Hint : $Var(X^2) = E[(X^2)^2] - (E[X^2])^2 = 0$. Thus, $X^2$ is a constant, but $E[X^2] = 2$ so $X^2 = 2$ almost surely. Then $X$ can take only two values, $\pm \sqrt 2$, each with some probability. Find these using the given constraints, and then find $E[e^{tX}]$, as desired.

  • Why almost surely. Why not surely? – Upstart Jun 16 '22 at 19:22
  • @Upstart Thank you for the question.
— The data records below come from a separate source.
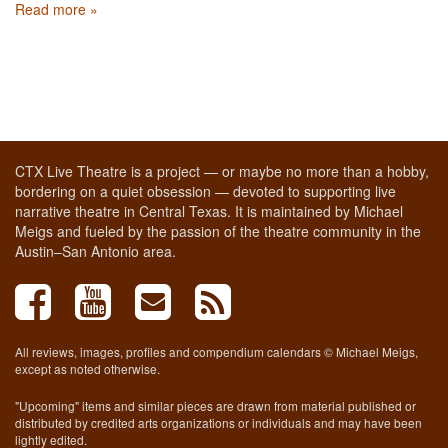
Read more »
CTX Live Theatre is a project — or maybe no more than a hobby,
bordering on a quiet obsession — devoted to supporting live
narrative theatre in Central Texas. It is maintained by Michael
Meigs and fueled by the passion of the theatre community in the
Austin–San Antonio area.
All reviews, images, profiles and compendium calendars © Michael Meigs,
except as noted otherwise.
"Upcoming" items and similar pieces are drawn from material published or
distributed by credited arts organizations or individuals and may have been
lightly edited.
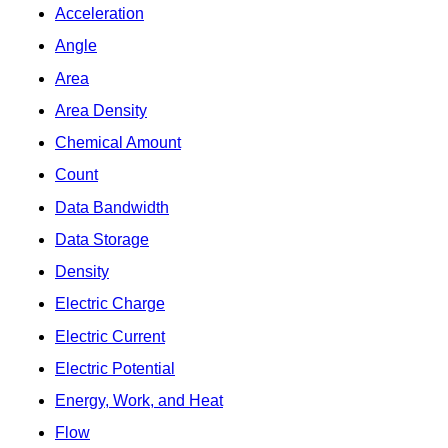
Acceleration
Angle
Area
Area Density
Chemical Amount
Count
Data Bandwidth
Data Storage
Density
Electric Charge
Electric Current
Electric Potential
Energy, Work, and Heat
Flow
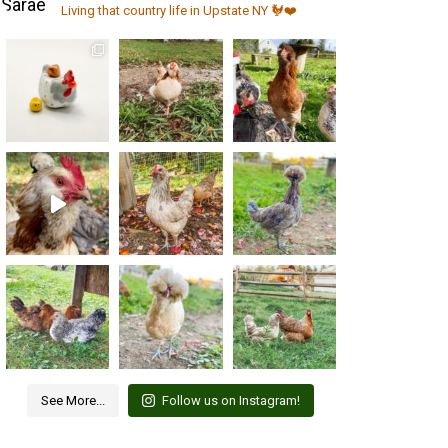
Living that country life in Upstate NY 🐓❤️
See More...
Follow us on Instagram!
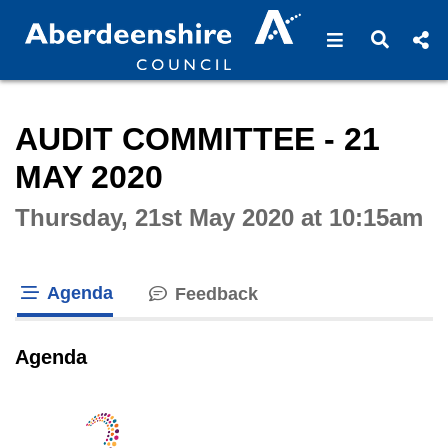
Open navigat
Open s
Interactive webcast player
AUDIT COMMITTEE - 21
MAY 2020
Thursday, 21st May 2020 at 10:15am
Agenda
Feedback
tab loaded
Agenda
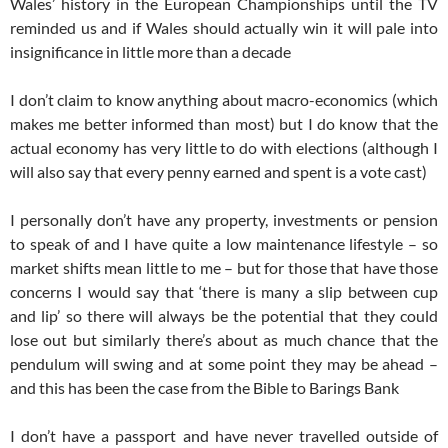
Wales’ history in the European Championships until the TV
reminded us and if Wales should actually win it will pale into
insignificance in little more than a decade
I don’t claim to know anything about macro-economics (which
makes me better informed than most) but I do know that the
actual economy has very little to do with elections (although I
will also say that every penny earned and spent is a vote cast)
I personally don’t have any property, investments or pension
to speak of and I have quite a low maintenance lifestyle – so
market shifts mean little to me – but for those that have those
concerns I would say that ‘there is many a slip between cup
and lip’ so there will always be the potential that they could
lose out but similarly there’s about as much chance that the
pendulum will swing and at some point they may be ahead –
and this has been the case from the Bible to Barings Bank
I don’t have a passport and have never travelled outside of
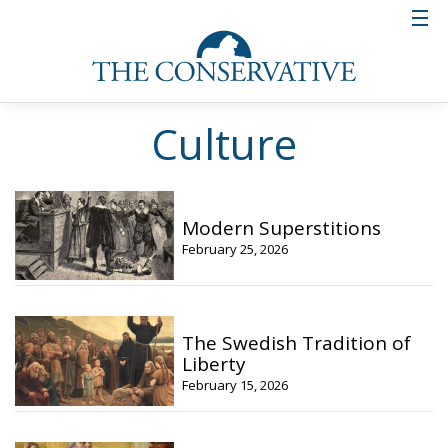
Culture
Modern Superstitions
February 25, 2026
The Swedish Tradition of
Liberty
February 15, 2026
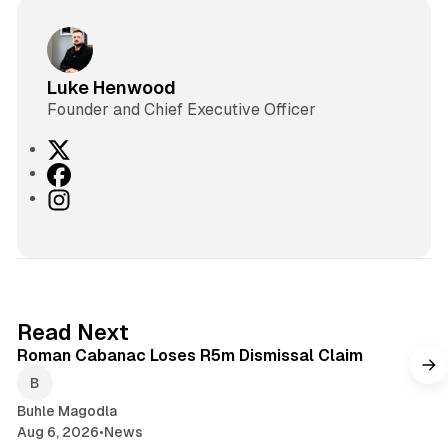
Luke Henwood
Founder and Chief Executive Officer
X
F
a
I
c
n
e
s
b
t
o
a
o
g
1 min read
Read Next
k
r
Roman Cabanac Loses R5m Dismissal Claim
a
m
Buhle Magodla
Aug 6, 2026
•
News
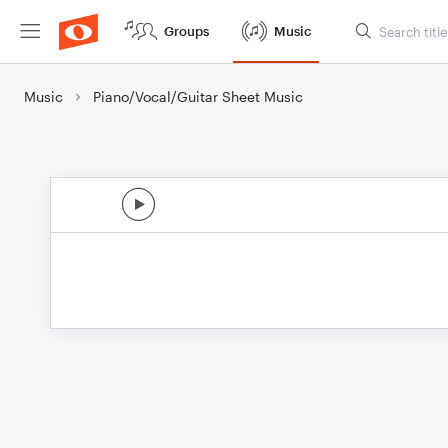
Groups
Music
Music
Piano/Vocal/Guitar Sheet Music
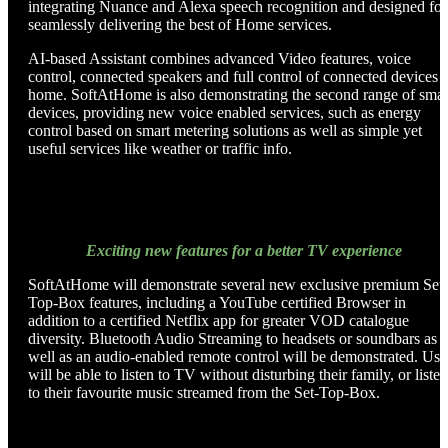
integrating Nuance and Alexa speech recognition and designed for
seamlessly delivering the best of Home services.
AI-based Assistant combines advanced Video features, voice
control, connected speakers and full control of connected devices a
home. SoftAtHome is also demonstrating the second range of smar
devices, providing new voice enabled services, such as energy
control based on smart metering solutions as well as simple yet
useful services like weather or traffic info.
Exciting new features for a better TV experience
SoftAtHome will demonstrate several new exclusive premium Set-
Top-Box features, including a YouTube certified Browser in
addition to a certified Netflix app for greater VOD catalogue
diversity. Bluetooth Audio Streaming to headsets or soundbars as
well as an audio-enabled remote control will be demonstrated. Use
will be able to listen to TV without disturbing their family, or listen
to their favourite music streamed from the Set-Top-Box.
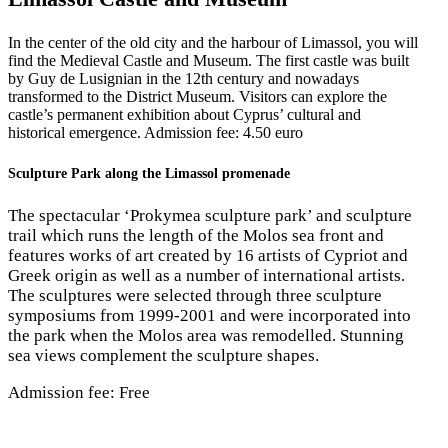
In the center of the old city and the harbour of Limassol, you will
find the Medieval Castle and Museum. The first castle was built
by Guy de Lusignian in the 12th century and nowadays
transformed to the District Museum. Visitors can explore the
castle’s permanent exhibition about Cyprus’ cultural and
historical emergence. Admission fee: 4.50 euro
Sculpture Park along the Limassol promenade
The spectacular ‘Prokymea sculpture park’ and sculpture
trail which runs the length of the Molos sea front and
features works of art created by 16 artists of Cypriot and
Greek origin as well as a number of international artists.
The sculptures were selected through three sculpture
symposiums from 1999-2001 and were incorporated into
the park when the Molos area was remodelled. Stunning
sea views complement the sculpture shapes.
Admission fee: Free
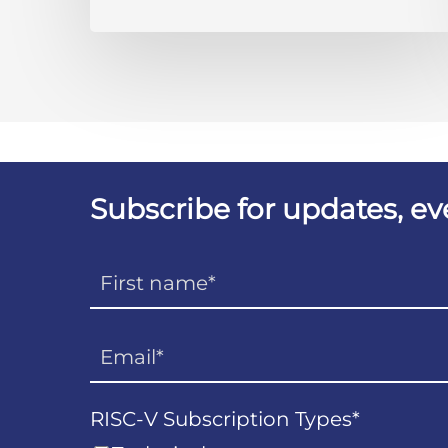
Subscribe for updates, e
RISC-V Subscription Types
*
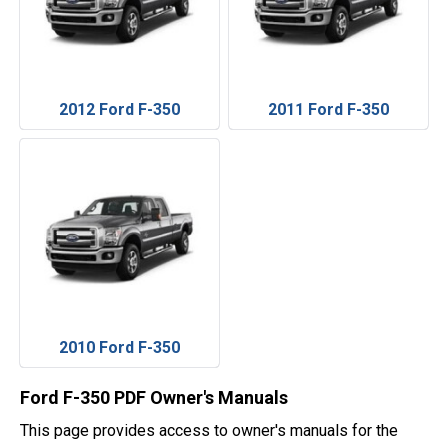
2012 Ford F-350
2011 Ford F-350
2010 Ford F-350
Ford F-350 PDF Owner's Manuals
This page provides access to owner's manuals for the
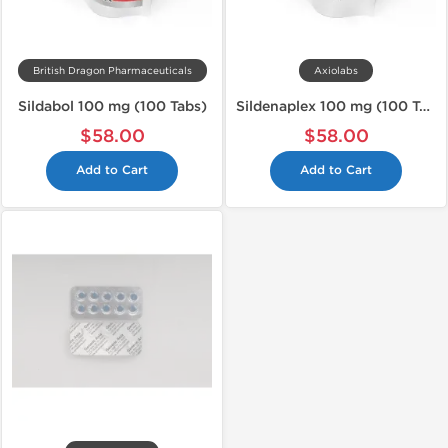
British Dragon Pharmaceuticals
Axiolabs
Sildabol 100 mg (100 Tabs)
Sildenaplex 100 mg (100 Tabs)
$58.00
$58.00
Add to Cart
Add to Cart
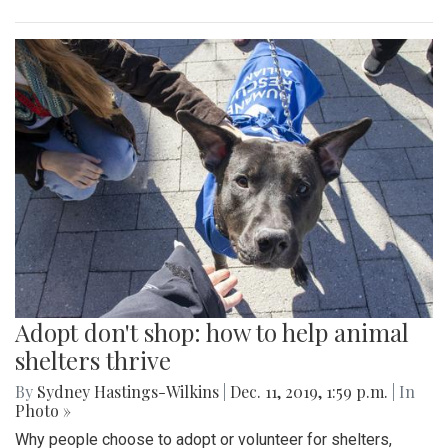
Adopt don't shop: how to help animal
shelters thrive
By
Sydney Hastings-Wilkins
|
Dec. 11, 2019, 1:59 p.m.
| In
Photo »
Why people choose to adopt or volunteer for shelters,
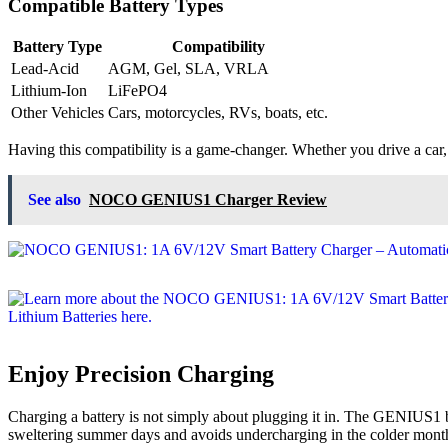
Compatible Battery Types
Battery Type
Compatibility
Lead-Acid
AGM, Gel, SLA, VRLA
Lithium-Ion
LiFePO4
Other Vehicles
Cars, motorcycles, RVs, boats, etc.
Having this compatibility is a game-changer. Whether you drive a car
See also
NOCO GENIUS1 Charger Review
Enjoy Precision Charging
Charging a battery is not simply about plugging it in. The GENIUS1 bo
sweltering summer days and avoids undercharging in the colder mont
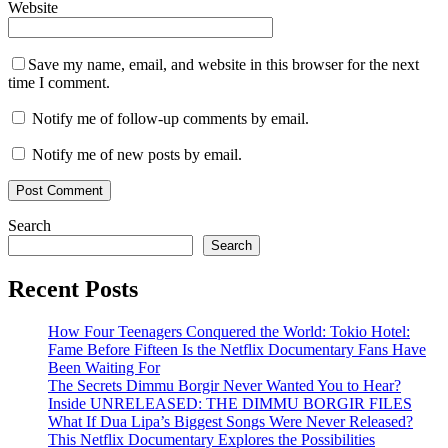
Website
Save my name, email, and website in this browser for the next
time I comment.
Notify me of follow-up comments by email.
Notify me of new posts by email.
Search
Search
Recent Posts
How Four Teenagers Conquered the World: Tokio Hotel:
Fame Before Fifteen Is the Netflix Documentary Fans Have
Been Waiting For
The Secrets Dimmu Borgir Never Wanted You to Hear?
Inside UNRELEASED: THE DIMMU BORGIR FILES
What If Dua Lipa’s Biggest Songs Were Never Released?
This Netflix Documentary Explores the Possibilities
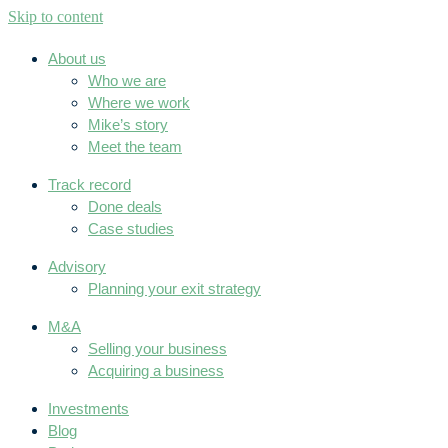
Skip to content
About us
Who we are
Where we work
Mike’s story
Meet the team
Track record
Done deals
Case studies
Advisory
Planning your exit strategy
M&A
Selling your business
Acquiring a business
Investments
Blog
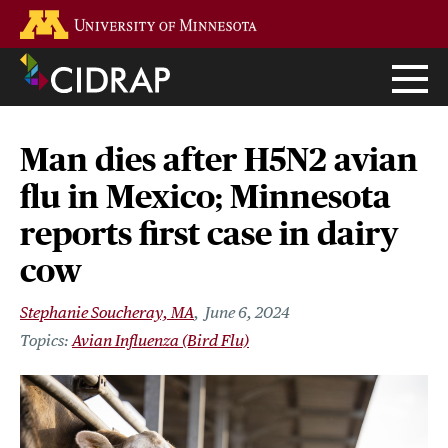
Skip
Go to the U of M home page
to
main
content
Man dies after H5N2 avian
flu in Mexico; Minnesota
reports first case in dairy
cow
Stephanie Soucheray, MA
June 6, 2024
Avian Influenza (Bird Flu)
A random variable is a map from a sample space $\Omega \to \mathbb R$. Now, any statement that holds surely is something that will hold for every sample element (in contrast with something holding only almost surely). Generally, while defining random variables, we tend to ignore the sample space because it's possible to have two random variables with the same distribution, but which are different as functions on the sample space. – Sarvesh Ravichandran Iyer Jun 17 '22 at 04:26
  • We can take an example to clarify this. Let $Y$ be a normal random variable (or any continuous random variable with support on $\mathbb R$). Let $X_1 = -\sqrt 2$ if $Y > 0$ and $+\sqrt{2}$ otherwise. On the other hand, let $X_2 = X_1$ except $X_2=0$ if $Y=0$. Then $X_2^2$ and $X_1^2$ have the same distribution, but will be different at every sample space element for which $Y=0$. To avoid trivialities like this, such equalities can only be respected "almost surely". – Sarvesh Ravichandran Iyer Jun 17 '22 at 04:30
  • Just so you mentioned about random variable being a function such that $X^{-1}(w)\in \sigma-$ algebra. Why not define $X$ from $\sigma-$algebra to $\mathbb{R}$ – Upstart Jun 17 '22 at 07:14
  • @Upstart I'm not sure about what you mean by $X^{-1}(\omega)$ , because usually you take $X^{-1}(B)$ where $B \subset R$ is Borel, and this should belong to the sigma-algebra associated to $\Omega$. Nevertheless, if I think I'm getting what you're saying, not every set in the sigma algebra needs to be of the form $X^{-1}(B)$ for $B$ Borel. Defining $X$ as a function from the sigma-algebra to $\mathbb R$ is forcing every possible event to be determined by $X$, which is not always possible. Having said that , I find the idea interesting, but I don't know what one can do with it. – Sarvesh Ravichandran Iyer Jun 17 '22 at 07:23
1

$\newcommand{\E}{\mathbb{E}}$Hint: Let $Z=X^2$. Then we are given that $\E\left[Z^2\right] = \left(\E\left[Z\right]\right)^2$. What can we conclude?